New Immune Cells Th22 Prevent, Treat Inflammation
A groundbreaking discovery of a new type of immune cells, Th22, which can protect the body against inflammation, may lead the way to new treatments for inflammatory skin diseases such as psoriasis and respiratory diseases such as asthma. Word of the Th22 discovery comes from scientists of Helmholtz Zentrum Munchen and the Center of Allergy and Environment (ZAUM) of the Technical University of Munich.

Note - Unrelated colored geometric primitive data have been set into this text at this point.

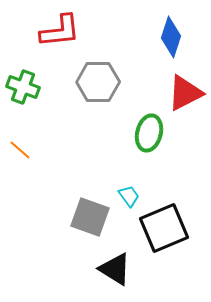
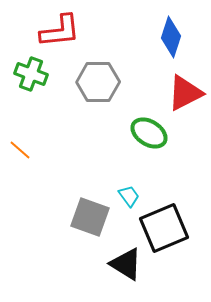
green cross: moved 8 px right, 13 px up
green ellipse: rotated 72 degrees counterclockwise
black triangle: moved 11 px right, 5 px up
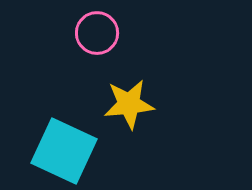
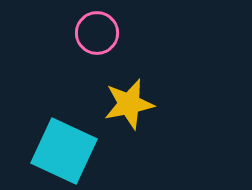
yellow star: rotated 6 degrees counterclockwise
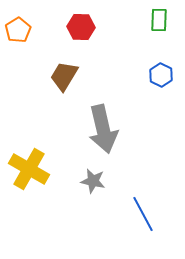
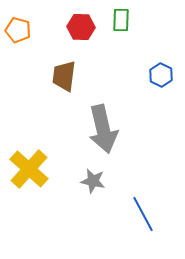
green rectangle: moved 38 px left
orange pentagon: rotated 25 degrees counterclockwise
brown trapezoid: rotated 24 degrees counterclockwise
yellow cross: rotated 12 degrees clockwise
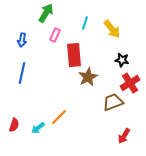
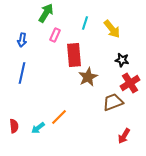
red semicircle: moved 1 px down; rotated 24 degrees counterclockwise
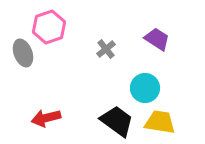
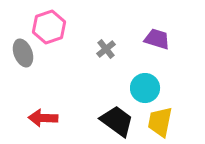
purple trapezoid: rotated 16 degrees counterclockwise
red arrow: moved 3 px left; rotated 16 degrees clockwise
yellow trapezoid: rotated 88 degrees counterclockwise
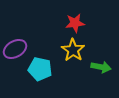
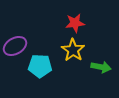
purple ellipse: moved 3 px up
cyan pentagon: moved 3 px up; rotated 10 degrees counterclockwise
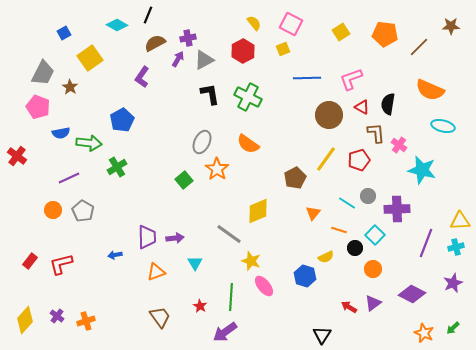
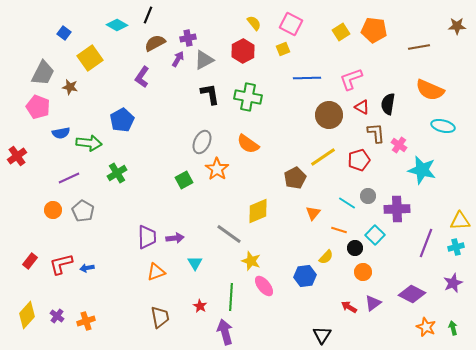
brown star at (451, 26): moved 6 px right
blue square at (64, 33): rotated 24 degrees counterclockwise
orange pentagon at (385, 34): moved 11 px left, 4 px up
brown line at (419, 47): rotated 35 degrees clockwise
brown star at (70, 87): rotated 21 degrees counterclockwise
green cross at (248, 97): rotated 16 degrees counterclockwise
red cross at (17, 156): rotated 18 degrees clockwise
yellow line at (326, 159): moved 3 px left, 2 px up; rotated 20 degrees clockwise
green cross at (117, 167): moved 6 px down
green square at (184, 180): rotated 12 degrees clockwise
blue arrow at (115, 255): moved 28 px left, 13 px down
yellow semicircle at (326, 257): rotated 21 degrees counterclockwise
orange circle at (373, 269): moved 10 px left, 3 px down
blue hexagon at (305, 276): rotated 25 degrees counterclockwise
brown trapezoid at (160, 317): rotated 25 degrees clockwise
yellow diamond at (25, 320): moved 2 px right, 5 px up
green arrow at (453, 328): rotated 120 degrees clockwise
purple arrow at (225, 332): rotated 110 degrees clockwise
orange star at (424, 333): moved 2 px right, 6 px up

The newly found Th22 cells are a type of T-helper cells which until now no one had discovered. T-helper cells are white blood cells that play a critical role in the immune system, as they help activate and enhance the activity of other immune cells when bacterial and viral infections attack the body. T-helper cells also have an important role in preventing or curbing inflammation, which is involved in a myriad of diseases and ailments, ranging from asthma to heart disease, arthritis, psoriasis, stroke, and Alzheimer’s disease.
The researchers at Helmholtz Zentrum Munchen and the University of Munich, along with colleagues from London and Rome, discovered the Th22 cells during analysis of skin samples from patients who had atopic eczema, allergic contact dermatitis, and psoriasis. The Th22 cells get their name from the fact that the researchers noticed the newly discovered cells were mainly characterized by the signaling molecule called interleukin-22.

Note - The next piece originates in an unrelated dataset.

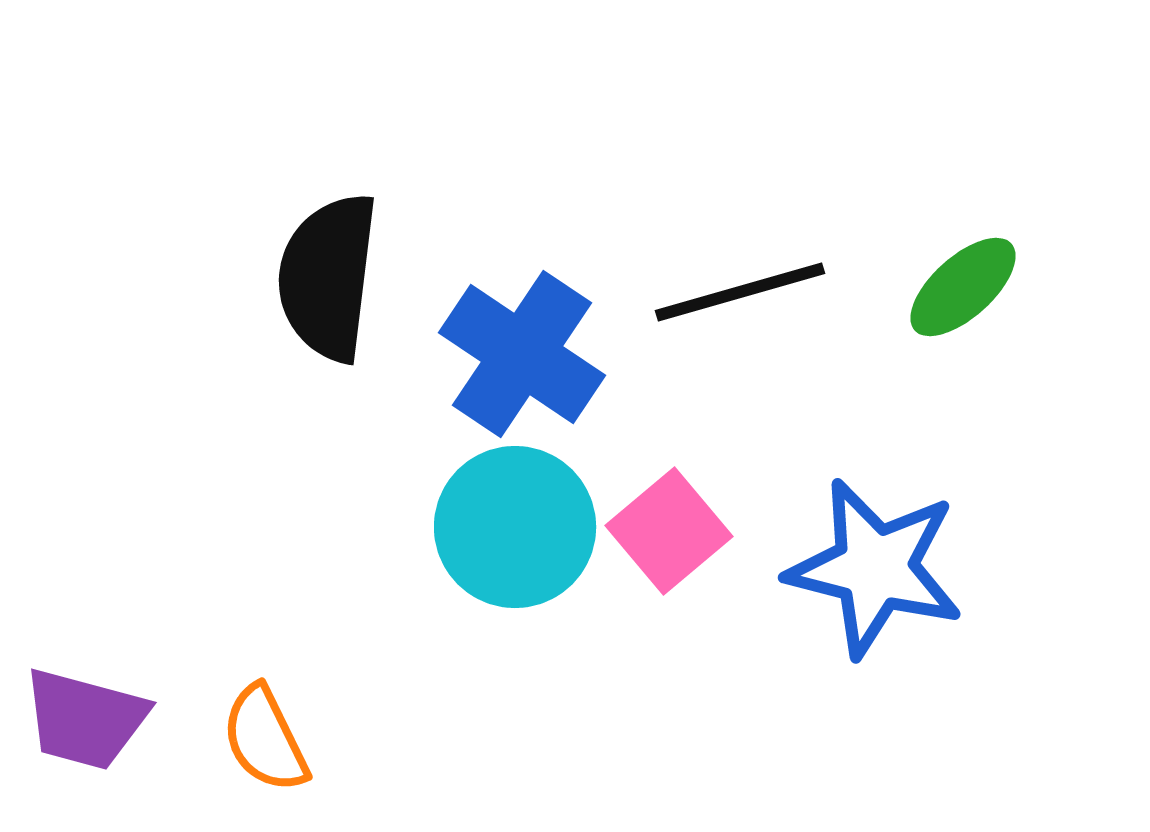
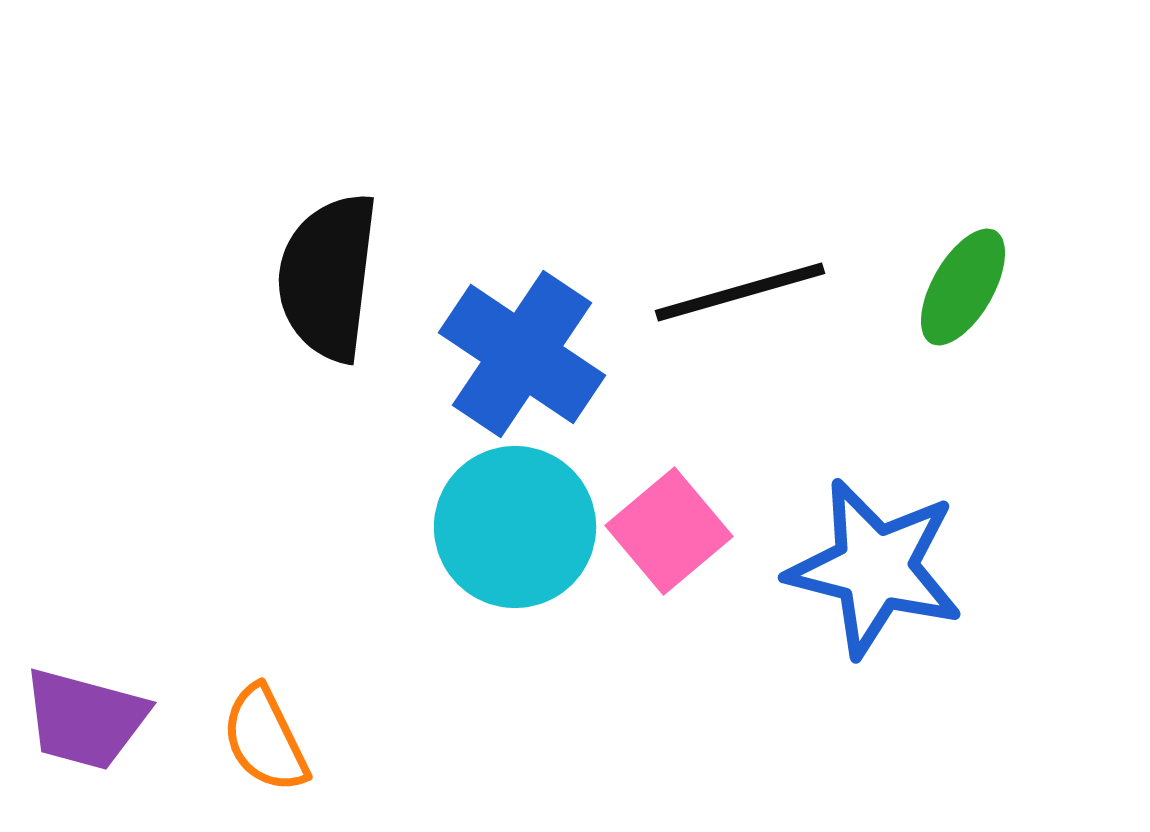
green ellipse: rotated 18 degrees counterclockwise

According to the news release from Helmholtz Zentrum Munchen, the researchers “consider the discovery of the Th22 cells to be a milestone in immunology, providing a new starting point for the future treatment of chronic inflammatory disease such as eczema, scleroderma, asthma or COPD,” noted Professor Heidrun Behrendt, director of ZAUM. The investigators report that Th22 cells facilitate tissue repair, warn skin cells of impending attack, and then stimulate the cells to protect themselves. Th22 cells also can help strengthen the barriers of the skin and perhaps the lungs as well by stimulating the cells to make more collagen.

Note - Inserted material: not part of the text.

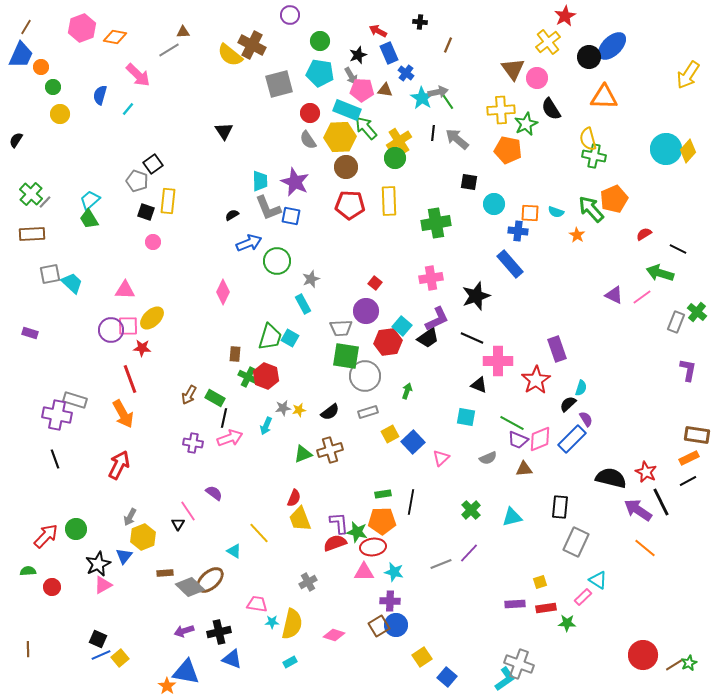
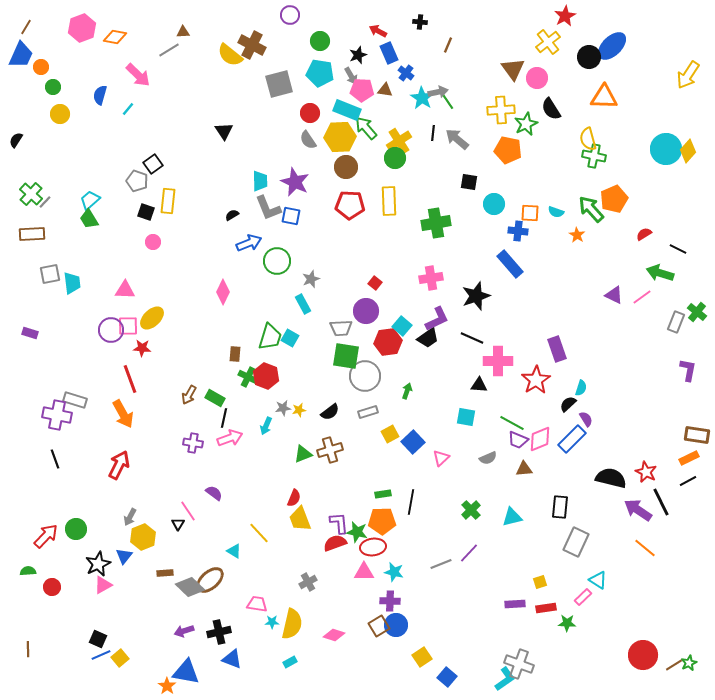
cyan trapezoid at (72, 283): rotated 40 degrees clockwise
black triangle at (479, 385): rotated 18 degrees counterclockwise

The Munich researchers and their colleagues are investigating Th22-specific genes, which will aid in the development of treatments for patients who have chronic skin and respiratory diseases characterized by inflammation. Their efforts will be welcomed by the millions of people who suffer with these conditions. According to the National Psoriasis Foundation, for example, about 7.5 million Americans and 125 million people worldwide have this skin disorder, while the Environmental Protection Agency notes that 7.7 percent of the US population has asthma.